> [GOAL OF THE EXERCISE]:
Any images in the records should be skipped; transcribe the rest exactly.

> [DATA RECORDS]:
· · ·
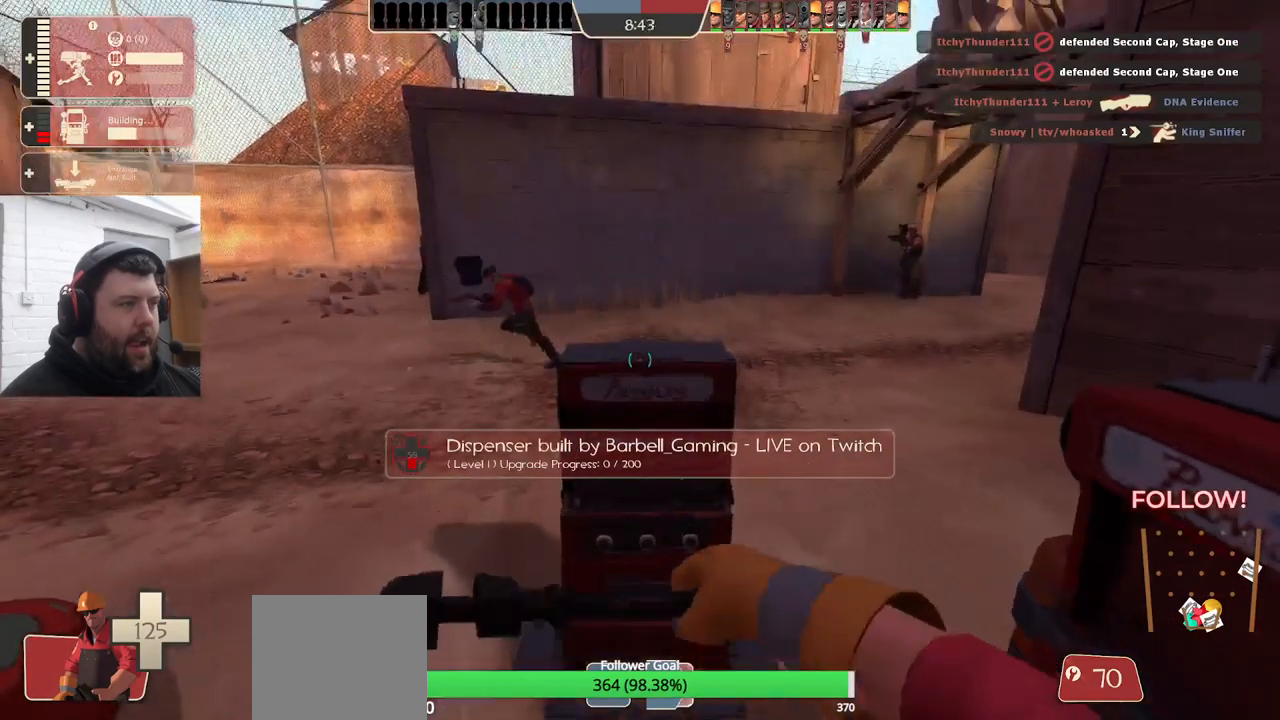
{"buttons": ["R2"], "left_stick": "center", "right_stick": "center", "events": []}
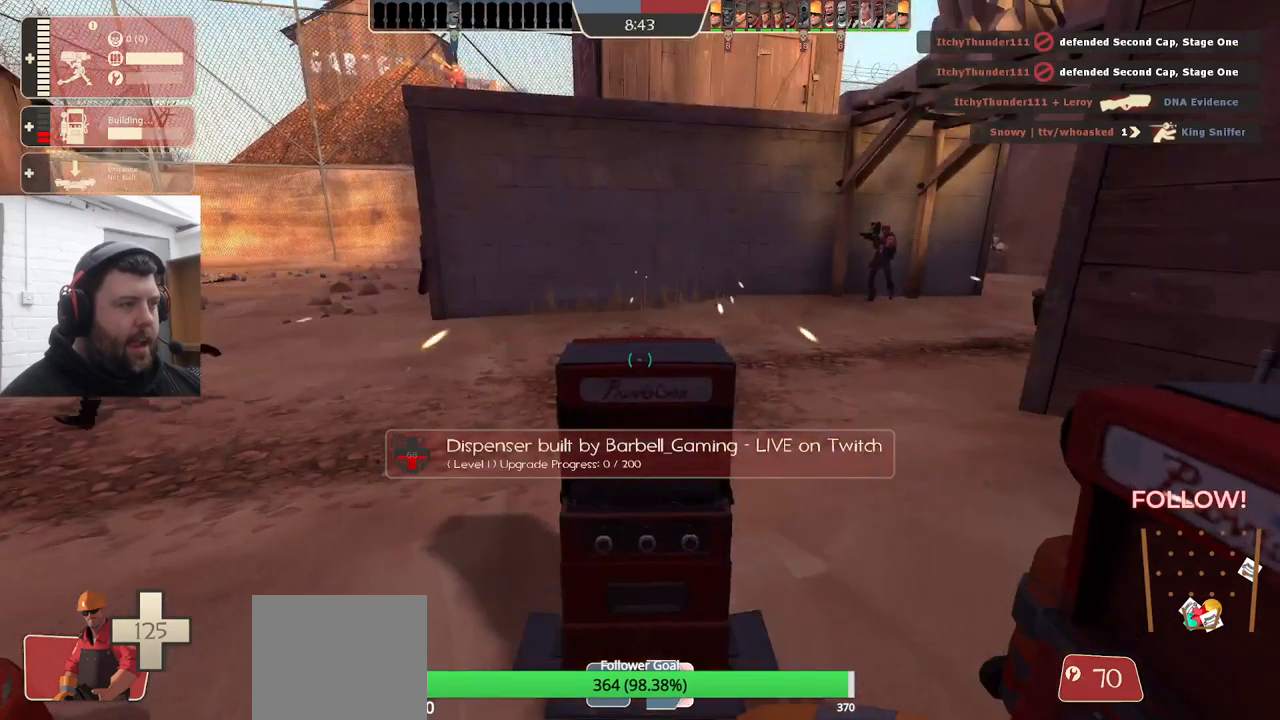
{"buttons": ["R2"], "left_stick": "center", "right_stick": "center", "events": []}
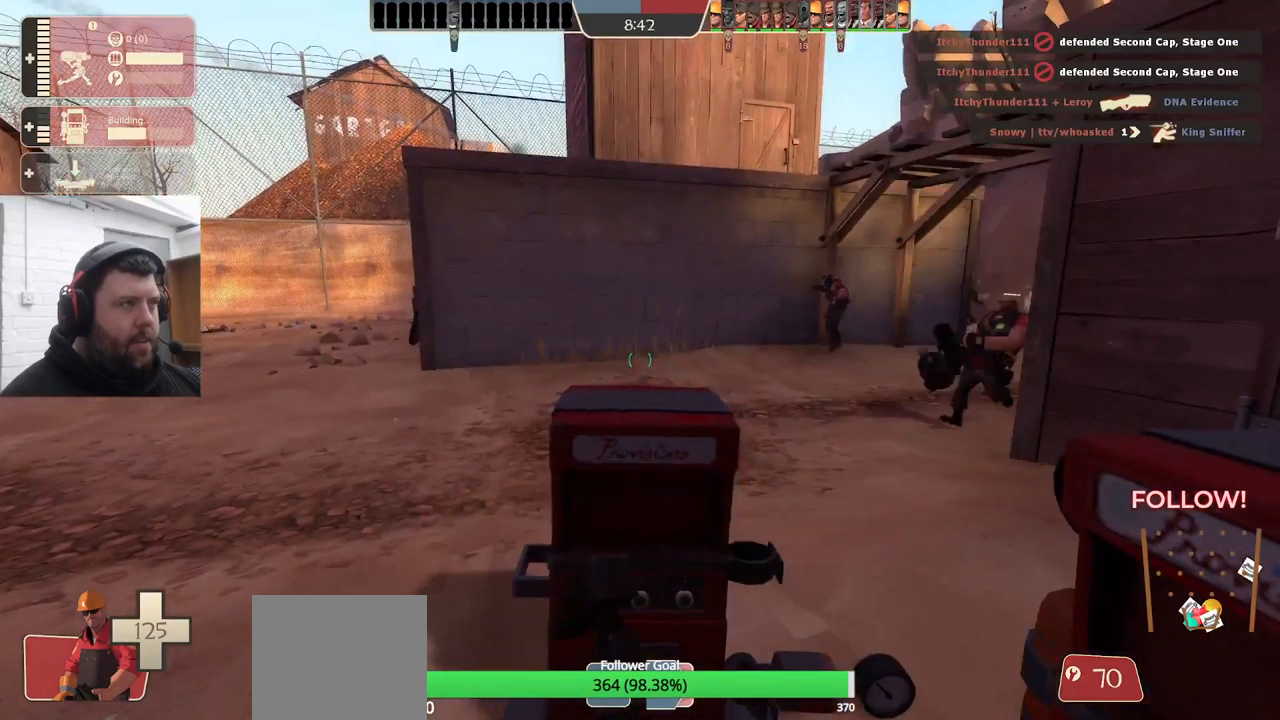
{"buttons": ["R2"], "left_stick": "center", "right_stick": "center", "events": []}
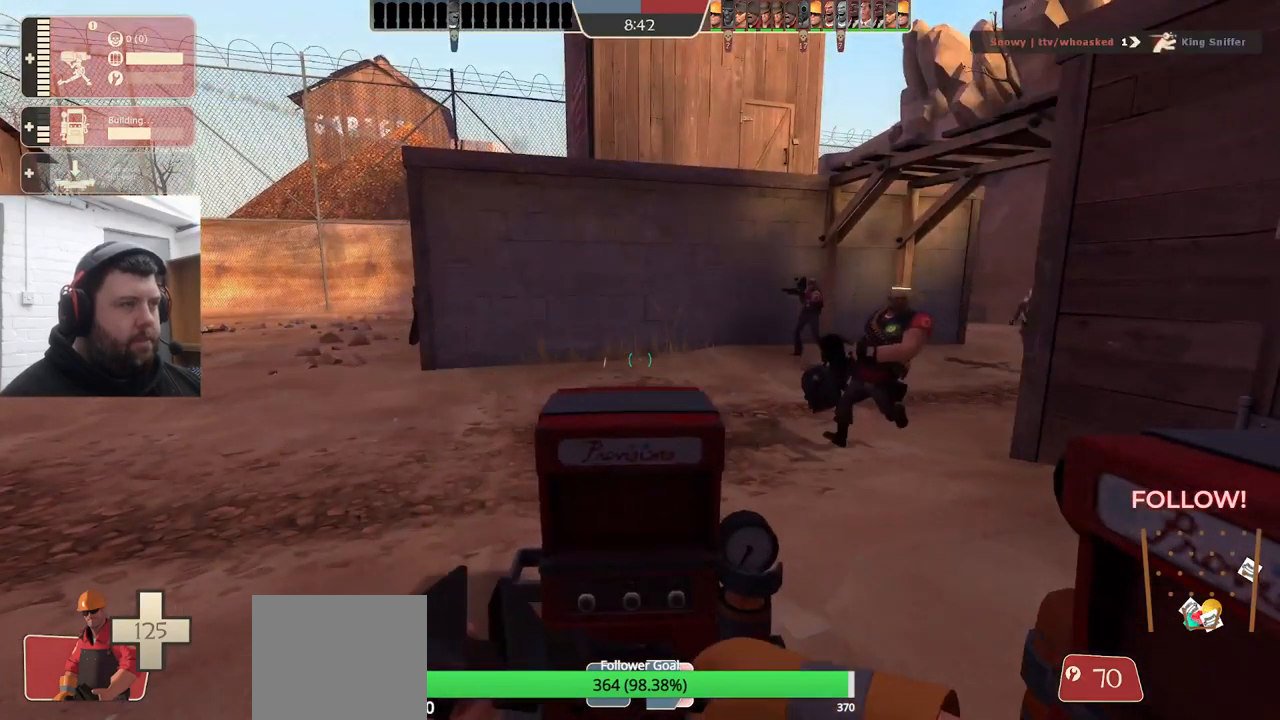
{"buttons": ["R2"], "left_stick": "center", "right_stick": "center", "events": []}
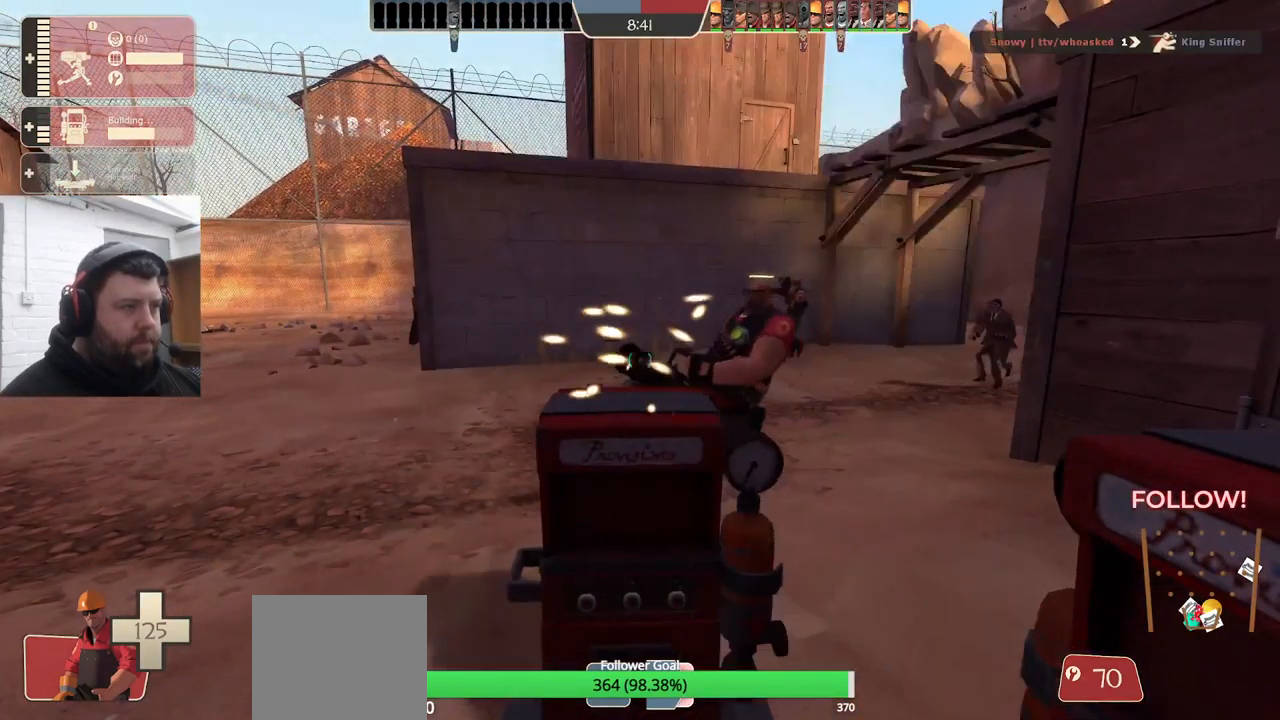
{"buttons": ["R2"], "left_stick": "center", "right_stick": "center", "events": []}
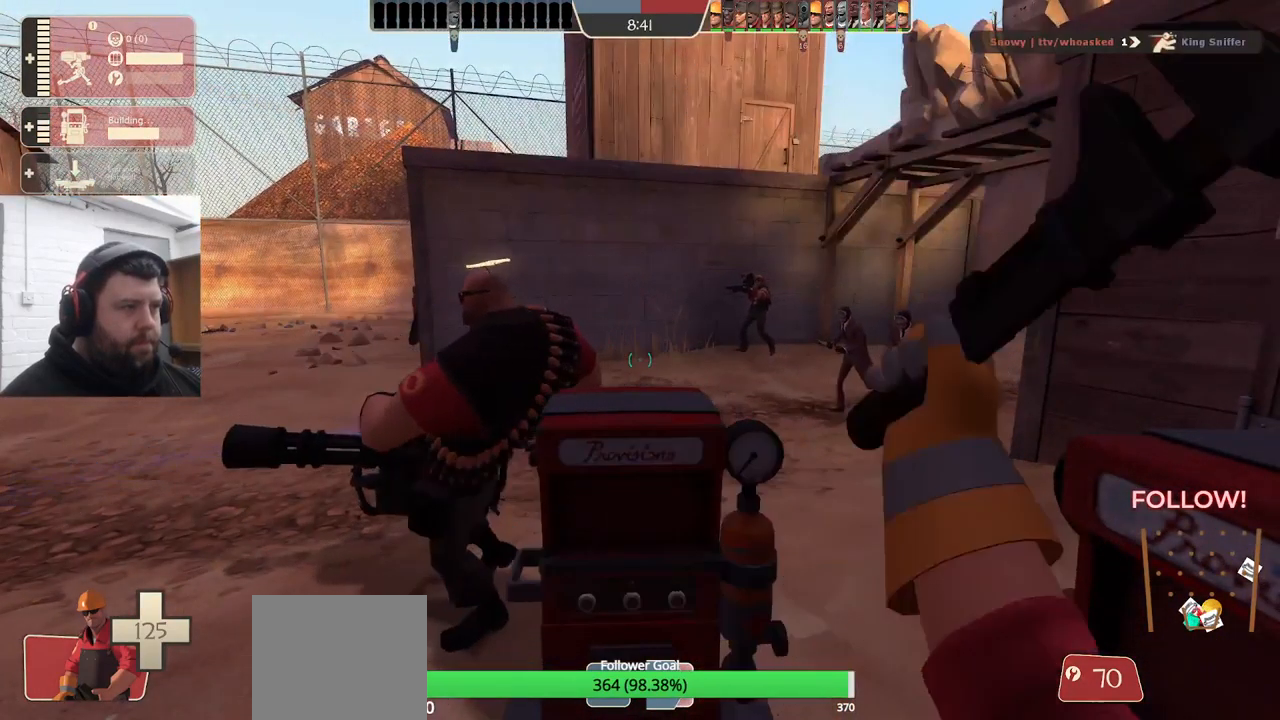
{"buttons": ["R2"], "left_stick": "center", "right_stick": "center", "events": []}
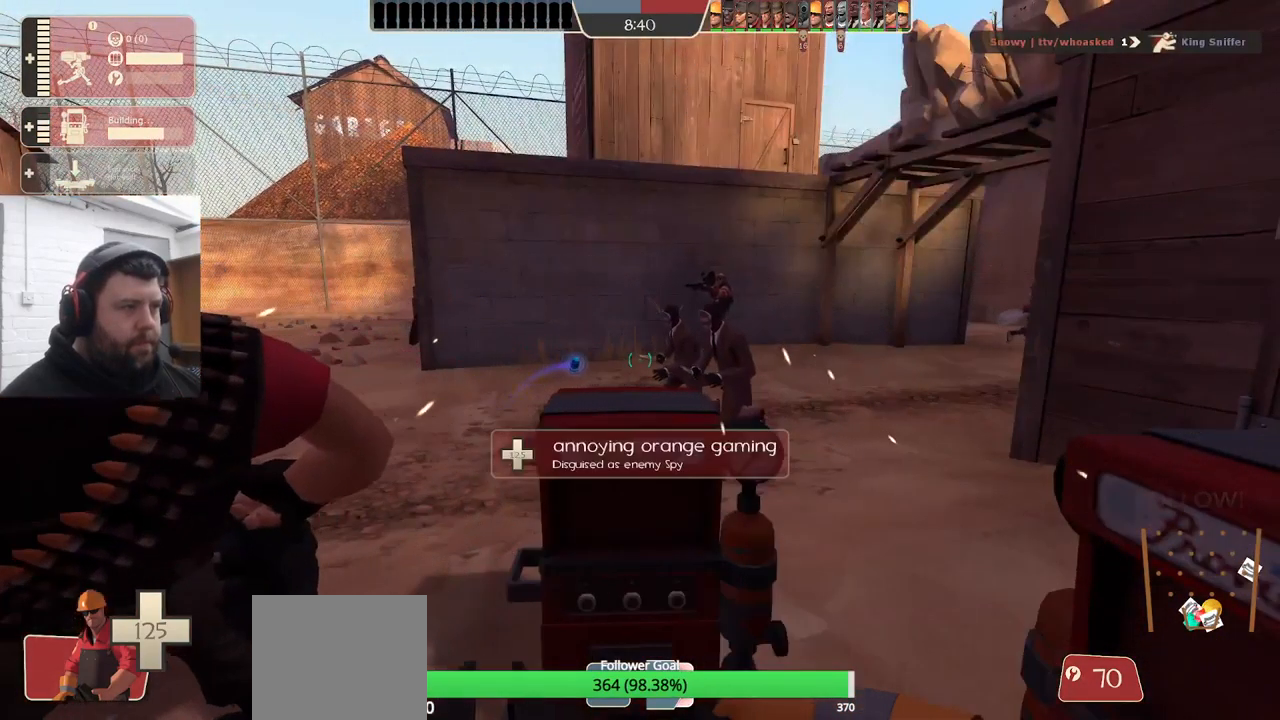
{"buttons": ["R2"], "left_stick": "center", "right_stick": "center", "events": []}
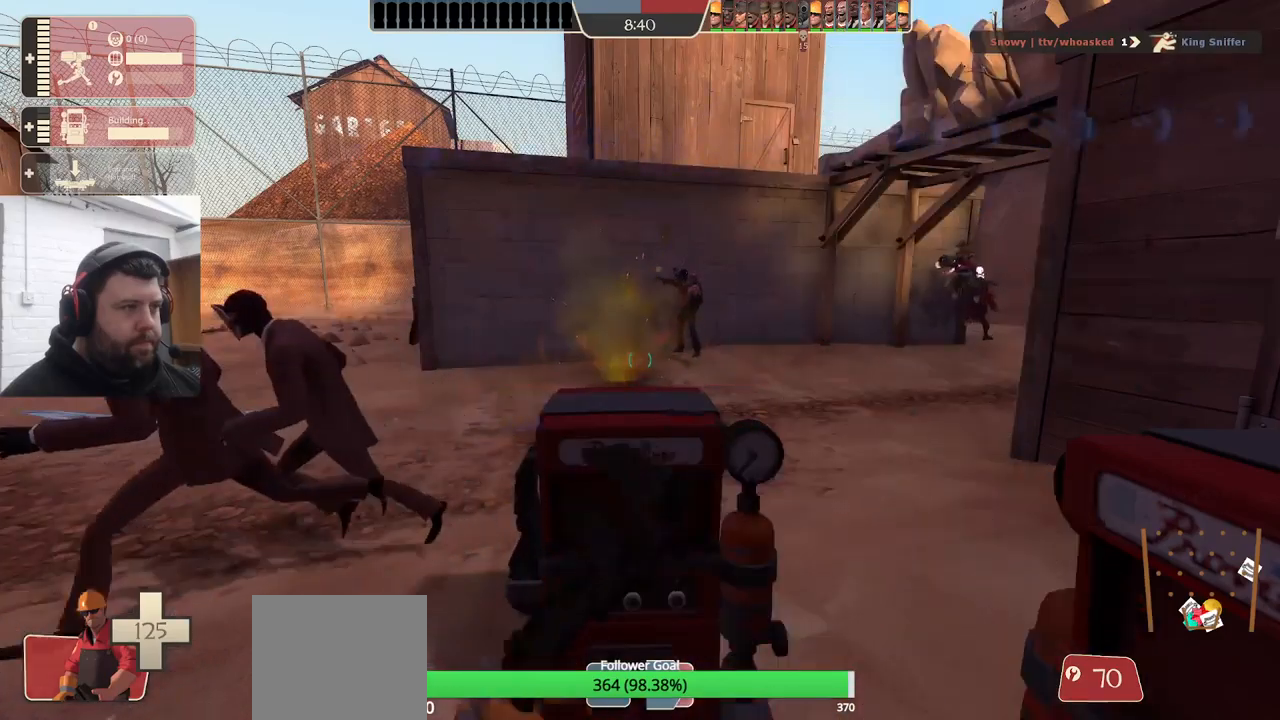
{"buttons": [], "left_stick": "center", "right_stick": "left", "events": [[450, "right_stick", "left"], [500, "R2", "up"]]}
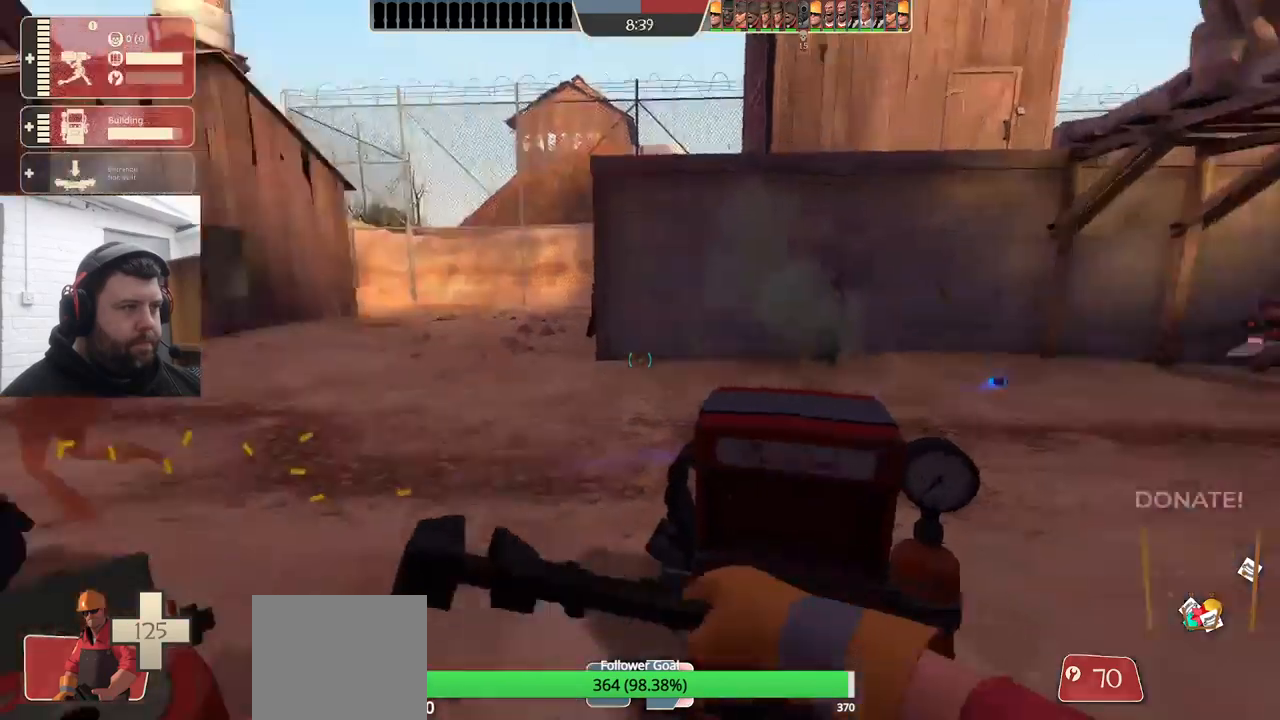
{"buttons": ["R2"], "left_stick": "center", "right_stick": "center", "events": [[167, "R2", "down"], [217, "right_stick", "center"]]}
· · ·
> [EXPECTED OUTPUT]:
{"buttons": ["R2"], "left_stick": "center", "right_stick": "center", "events": []}
{"buttons": ["R2"], "left_stick": "center", "right_stick": "center", "events": []}
{"buttons": ["R2"], "left_stick": "center", "right_stick": "center", "events": []}
{"buttons": ["R2"], "left_stick": "center", "right_stick": "center", "events": []}
{"buttons": ["R2"], "left_stick": "center", "right_stick": "center", "events": []}
{"buttons": ["R2"], "left_stick": "center", "right_stick": "center", "events": []}
{"buttons": ["R2"], "left_stick": "center", "right_stick": "center", "events": []}
{"buttons": [], "left_stick": "center", "right_stick": "left", "events": [[450, "right_stick", "left"], [500, "R2", "up"]]}
{"buttons": ["R2"], "left_stick": "center", "right_stick": "center", "events": [[167, "R2", "down"], [217, "right_stick", "center"]]}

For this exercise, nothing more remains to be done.